* **EXERCISE GOAL**
Reproduce, from the lines below, exactly the stretch that begins at the line containing "rock climber 8.49" and ends at the line containing "the shrub at pixel 272 410 | 873.5", both included.

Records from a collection
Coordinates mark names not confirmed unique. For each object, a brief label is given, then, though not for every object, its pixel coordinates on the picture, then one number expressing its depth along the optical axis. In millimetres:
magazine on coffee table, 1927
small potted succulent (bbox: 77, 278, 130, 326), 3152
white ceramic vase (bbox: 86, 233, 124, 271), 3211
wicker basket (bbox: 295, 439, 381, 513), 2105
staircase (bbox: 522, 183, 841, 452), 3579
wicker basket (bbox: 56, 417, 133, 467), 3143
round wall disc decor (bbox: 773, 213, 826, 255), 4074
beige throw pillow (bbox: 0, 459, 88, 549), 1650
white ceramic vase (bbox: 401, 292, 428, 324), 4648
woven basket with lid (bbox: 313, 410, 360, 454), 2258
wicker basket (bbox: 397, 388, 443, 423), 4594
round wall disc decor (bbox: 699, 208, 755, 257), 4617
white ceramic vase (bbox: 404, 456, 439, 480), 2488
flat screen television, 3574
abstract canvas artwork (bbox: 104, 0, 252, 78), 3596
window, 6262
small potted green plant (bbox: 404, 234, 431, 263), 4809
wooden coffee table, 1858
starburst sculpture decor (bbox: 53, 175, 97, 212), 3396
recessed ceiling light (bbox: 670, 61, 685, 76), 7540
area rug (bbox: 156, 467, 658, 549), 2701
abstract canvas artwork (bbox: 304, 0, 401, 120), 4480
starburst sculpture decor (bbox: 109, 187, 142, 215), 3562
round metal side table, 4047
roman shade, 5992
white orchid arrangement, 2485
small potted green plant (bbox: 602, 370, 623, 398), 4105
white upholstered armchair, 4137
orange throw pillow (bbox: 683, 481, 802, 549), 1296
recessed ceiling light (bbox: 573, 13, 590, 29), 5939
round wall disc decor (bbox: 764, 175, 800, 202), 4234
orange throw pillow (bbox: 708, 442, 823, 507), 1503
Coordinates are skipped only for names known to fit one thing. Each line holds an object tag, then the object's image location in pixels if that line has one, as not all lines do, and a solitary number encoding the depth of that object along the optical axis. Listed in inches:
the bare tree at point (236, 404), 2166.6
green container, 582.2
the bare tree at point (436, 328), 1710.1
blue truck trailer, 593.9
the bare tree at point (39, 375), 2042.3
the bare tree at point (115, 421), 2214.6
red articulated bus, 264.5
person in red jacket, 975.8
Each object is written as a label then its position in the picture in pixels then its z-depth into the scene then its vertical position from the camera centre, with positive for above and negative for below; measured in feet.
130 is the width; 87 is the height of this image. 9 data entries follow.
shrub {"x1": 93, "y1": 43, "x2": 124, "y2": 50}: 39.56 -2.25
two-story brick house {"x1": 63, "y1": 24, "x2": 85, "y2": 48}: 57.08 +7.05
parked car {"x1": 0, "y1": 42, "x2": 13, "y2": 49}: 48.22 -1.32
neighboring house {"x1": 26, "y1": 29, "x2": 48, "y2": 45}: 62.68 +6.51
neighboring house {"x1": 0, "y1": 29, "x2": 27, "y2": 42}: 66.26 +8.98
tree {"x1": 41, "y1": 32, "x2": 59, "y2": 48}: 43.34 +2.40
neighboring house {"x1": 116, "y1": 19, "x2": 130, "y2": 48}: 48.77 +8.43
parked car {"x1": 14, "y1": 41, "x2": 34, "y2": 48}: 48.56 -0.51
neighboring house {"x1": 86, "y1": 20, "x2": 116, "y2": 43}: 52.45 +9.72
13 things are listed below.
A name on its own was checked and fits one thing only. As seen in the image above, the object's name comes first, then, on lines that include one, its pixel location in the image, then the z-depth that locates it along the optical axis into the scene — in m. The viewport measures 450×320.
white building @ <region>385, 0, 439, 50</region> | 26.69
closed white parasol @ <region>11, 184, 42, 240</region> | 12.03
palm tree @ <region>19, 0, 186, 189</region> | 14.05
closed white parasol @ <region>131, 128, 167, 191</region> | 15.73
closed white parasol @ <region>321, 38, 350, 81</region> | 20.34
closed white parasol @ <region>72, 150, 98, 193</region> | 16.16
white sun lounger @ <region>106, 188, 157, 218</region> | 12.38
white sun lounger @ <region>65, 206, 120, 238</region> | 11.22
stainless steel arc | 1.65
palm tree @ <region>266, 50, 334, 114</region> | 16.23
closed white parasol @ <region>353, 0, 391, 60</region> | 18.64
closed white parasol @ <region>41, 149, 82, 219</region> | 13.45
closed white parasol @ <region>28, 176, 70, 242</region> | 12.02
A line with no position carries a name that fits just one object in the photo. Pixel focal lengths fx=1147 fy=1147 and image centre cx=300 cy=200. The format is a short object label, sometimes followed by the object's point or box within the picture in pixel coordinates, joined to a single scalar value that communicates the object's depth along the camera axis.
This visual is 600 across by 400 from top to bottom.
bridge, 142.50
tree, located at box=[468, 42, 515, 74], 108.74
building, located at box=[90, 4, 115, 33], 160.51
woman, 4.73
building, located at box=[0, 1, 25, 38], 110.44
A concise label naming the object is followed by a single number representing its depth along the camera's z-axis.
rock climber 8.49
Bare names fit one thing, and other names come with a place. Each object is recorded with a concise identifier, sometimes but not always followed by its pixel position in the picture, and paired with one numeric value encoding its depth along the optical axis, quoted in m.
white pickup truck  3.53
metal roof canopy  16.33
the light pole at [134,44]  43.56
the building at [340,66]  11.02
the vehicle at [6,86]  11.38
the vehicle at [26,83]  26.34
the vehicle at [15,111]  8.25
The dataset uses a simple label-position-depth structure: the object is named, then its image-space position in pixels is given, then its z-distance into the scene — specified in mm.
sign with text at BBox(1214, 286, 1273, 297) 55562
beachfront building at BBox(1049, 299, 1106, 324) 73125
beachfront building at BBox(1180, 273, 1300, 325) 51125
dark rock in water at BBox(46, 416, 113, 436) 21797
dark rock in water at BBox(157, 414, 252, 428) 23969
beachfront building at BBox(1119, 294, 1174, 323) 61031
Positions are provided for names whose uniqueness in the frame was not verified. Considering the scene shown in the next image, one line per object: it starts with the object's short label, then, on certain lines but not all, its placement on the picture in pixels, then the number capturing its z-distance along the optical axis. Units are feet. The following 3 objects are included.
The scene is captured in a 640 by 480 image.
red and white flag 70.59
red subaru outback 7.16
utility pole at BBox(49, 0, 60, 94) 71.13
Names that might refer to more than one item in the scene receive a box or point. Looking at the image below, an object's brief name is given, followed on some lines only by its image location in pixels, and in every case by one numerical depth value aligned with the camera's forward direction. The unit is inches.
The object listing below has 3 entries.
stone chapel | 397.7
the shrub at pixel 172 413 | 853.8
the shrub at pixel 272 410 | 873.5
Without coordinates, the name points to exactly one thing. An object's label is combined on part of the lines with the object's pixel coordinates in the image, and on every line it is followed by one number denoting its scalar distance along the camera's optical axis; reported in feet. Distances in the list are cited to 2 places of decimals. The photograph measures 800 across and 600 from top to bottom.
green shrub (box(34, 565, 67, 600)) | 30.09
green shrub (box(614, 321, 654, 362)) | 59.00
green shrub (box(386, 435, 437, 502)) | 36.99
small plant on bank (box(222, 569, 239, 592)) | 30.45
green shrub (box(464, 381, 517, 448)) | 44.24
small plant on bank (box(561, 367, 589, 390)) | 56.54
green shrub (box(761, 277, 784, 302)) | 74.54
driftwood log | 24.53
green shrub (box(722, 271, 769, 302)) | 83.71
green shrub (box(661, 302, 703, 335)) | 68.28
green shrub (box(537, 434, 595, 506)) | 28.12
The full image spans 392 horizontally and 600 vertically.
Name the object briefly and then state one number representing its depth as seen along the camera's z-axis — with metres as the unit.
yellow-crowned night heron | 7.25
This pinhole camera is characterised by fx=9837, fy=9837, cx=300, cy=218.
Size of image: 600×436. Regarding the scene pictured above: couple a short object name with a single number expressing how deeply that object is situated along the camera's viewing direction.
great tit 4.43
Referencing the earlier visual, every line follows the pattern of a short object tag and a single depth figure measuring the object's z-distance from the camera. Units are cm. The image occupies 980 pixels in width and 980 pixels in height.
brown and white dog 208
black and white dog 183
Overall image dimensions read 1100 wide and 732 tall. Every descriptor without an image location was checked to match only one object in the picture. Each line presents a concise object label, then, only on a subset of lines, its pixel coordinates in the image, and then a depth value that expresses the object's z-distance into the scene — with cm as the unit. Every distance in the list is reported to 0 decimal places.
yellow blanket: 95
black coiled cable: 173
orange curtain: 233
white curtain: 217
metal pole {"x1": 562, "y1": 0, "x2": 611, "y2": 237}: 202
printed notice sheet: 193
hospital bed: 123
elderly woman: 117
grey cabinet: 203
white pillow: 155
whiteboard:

* **ANSWER FOR THIS EXERCISE**
rock climber 8.49
Bare names fit one thing, and other names come with a place. Each object is recorded with a concise identifier, sometimes but not always followed by its pixel position in the picture, and paired with one numeric value encoding its depth along the optical axis, quoted in m.
white pickup truck  3.53
metal roof canopy  16.33
the light pole at [134,44]  43.56
the building at [340,66]  11.02
the vehicle at [6,86]  11.38
the vehicle at [26,83]  26.34
the vehicle at [15,111]  8.25
The dataset uses a simple label-position-depth structure: the object is named, then its image-space position in pixels is given, then its z-distance into the scene — specified in mm.
sign with text at BBox(1214, 286, 1273, 297) 55562
beachfront building at BBox(1049, 299, 1106, 324) 73125
beachfront building at BBox(1180, 273, 1300, 325) 51125
dark rock in water at BBox(46, 416, 113, 436) 21797
dark rock in water at BBox(157, 414, 252, 428) 23969
beachfront building at BBox(1119, 294, 1174, 323) 61031
Positions are provided for names whose uniqueness in the frame was not verified. Considering the scene shown in the next image, one line per object: it starts with the object's short label, then, on certain lines but not all, its placement on the picture in pixels, then the number capturing its z-distance along the optical axis. Units are feet. The following 3 objects are included.
The scene is captured in a 640 by 480 image.
red and white flag 70.59
red subaru outback 7.16
utility pole at BBox(49, 0, 60, 94) 71.13
Names that might refer to more than one item in the scene receive a box or point. Looking at the image below, an object's brief name is given, followed on some lines only by its image location in pixels, and in every case by one numerical depth value aligned with the camera's forward direction. The unit is inches.
The object listing below has 3 entries.
stone chapel | 397.7
the shrub at pixel 172 413 | 853.8
the shrub at pixel 272 410 | 873.5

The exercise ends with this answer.